The request: Locate each line in the listing below that contains the string "also", with case counting, and copy every such line in full.

Input rows:
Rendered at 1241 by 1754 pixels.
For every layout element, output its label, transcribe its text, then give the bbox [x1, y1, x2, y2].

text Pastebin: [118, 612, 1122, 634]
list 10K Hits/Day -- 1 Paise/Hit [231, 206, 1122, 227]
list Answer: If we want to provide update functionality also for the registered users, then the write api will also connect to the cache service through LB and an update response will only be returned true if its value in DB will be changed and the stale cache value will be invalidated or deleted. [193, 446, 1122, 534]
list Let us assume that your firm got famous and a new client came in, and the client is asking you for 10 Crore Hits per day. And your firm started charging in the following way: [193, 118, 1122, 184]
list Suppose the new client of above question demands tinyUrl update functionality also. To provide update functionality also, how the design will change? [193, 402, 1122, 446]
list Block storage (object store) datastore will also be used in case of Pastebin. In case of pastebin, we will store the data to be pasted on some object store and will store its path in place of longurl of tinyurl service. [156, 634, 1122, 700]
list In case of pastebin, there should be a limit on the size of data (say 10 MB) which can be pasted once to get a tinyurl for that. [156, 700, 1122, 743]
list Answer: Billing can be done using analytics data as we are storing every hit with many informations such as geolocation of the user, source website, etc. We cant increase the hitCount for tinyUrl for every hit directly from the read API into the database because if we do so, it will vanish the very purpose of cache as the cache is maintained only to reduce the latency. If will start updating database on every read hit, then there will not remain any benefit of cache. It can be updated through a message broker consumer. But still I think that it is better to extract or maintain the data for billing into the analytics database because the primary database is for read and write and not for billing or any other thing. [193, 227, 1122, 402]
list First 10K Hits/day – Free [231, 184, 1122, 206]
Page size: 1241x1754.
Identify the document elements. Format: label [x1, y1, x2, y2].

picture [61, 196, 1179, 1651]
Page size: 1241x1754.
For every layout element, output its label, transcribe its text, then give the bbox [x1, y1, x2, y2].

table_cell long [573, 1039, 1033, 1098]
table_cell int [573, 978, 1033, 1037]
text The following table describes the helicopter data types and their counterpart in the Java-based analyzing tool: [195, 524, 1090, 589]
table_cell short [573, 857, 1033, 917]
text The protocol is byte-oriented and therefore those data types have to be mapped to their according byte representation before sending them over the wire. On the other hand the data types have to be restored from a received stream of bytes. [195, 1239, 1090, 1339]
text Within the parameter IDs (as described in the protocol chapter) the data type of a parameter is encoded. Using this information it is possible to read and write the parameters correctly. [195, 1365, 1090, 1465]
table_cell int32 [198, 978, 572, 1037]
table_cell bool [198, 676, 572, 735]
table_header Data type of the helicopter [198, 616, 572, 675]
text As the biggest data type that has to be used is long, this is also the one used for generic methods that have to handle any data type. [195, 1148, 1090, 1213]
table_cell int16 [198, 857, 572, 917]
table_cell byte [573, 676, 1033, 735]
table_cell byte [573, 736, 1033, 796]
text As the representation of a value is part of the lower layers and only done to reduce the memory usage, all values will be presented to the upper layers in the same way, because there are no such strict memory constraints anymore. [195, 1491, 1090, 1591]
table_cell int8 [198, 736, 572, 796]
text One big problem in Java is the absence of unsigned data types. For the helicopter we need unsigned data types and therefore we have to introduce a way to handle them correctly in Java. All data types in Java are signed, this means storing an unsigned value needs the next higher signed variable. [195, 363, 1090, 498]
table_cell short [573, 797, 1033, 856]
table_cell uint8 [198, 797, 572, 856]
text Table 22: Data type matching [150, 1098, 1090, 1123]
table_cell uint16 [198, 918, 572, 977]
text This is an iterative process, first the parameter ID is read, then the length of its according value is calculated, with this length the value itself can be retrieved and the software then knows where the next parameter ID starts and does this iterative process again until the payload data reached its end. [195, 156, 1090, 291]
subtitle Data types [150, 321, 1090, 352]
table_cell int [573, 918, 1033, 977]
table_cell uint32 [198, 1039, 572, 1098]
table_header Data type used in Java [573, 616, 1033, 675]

Exercise result:
list Answer: If we want to provide update functionality also for the registered users, then the write api will also connect to the cache service through LB and an update response will only be returned true if its value in DB will be changed and the stale cache value will be invalidated or deleted. [193, 446, 1122, 534]
list Suppose the new client of above question demands tinyUrl update functionality also. To provide update functionality also, how the design will change? [193, 402, 1122, 446]
list Block storage (object store) datastore will also be used in case of Pastebin. In case of pastebin, we will store the data to be pasted on some object store and will store its path in place of longurl of tinyurl service. [156, 634, 1122, 700]
text As the biggest data type that has to be used is long, this is also the one used for generic methods that have to handle any data type. [195, 1148, 1090, 1213]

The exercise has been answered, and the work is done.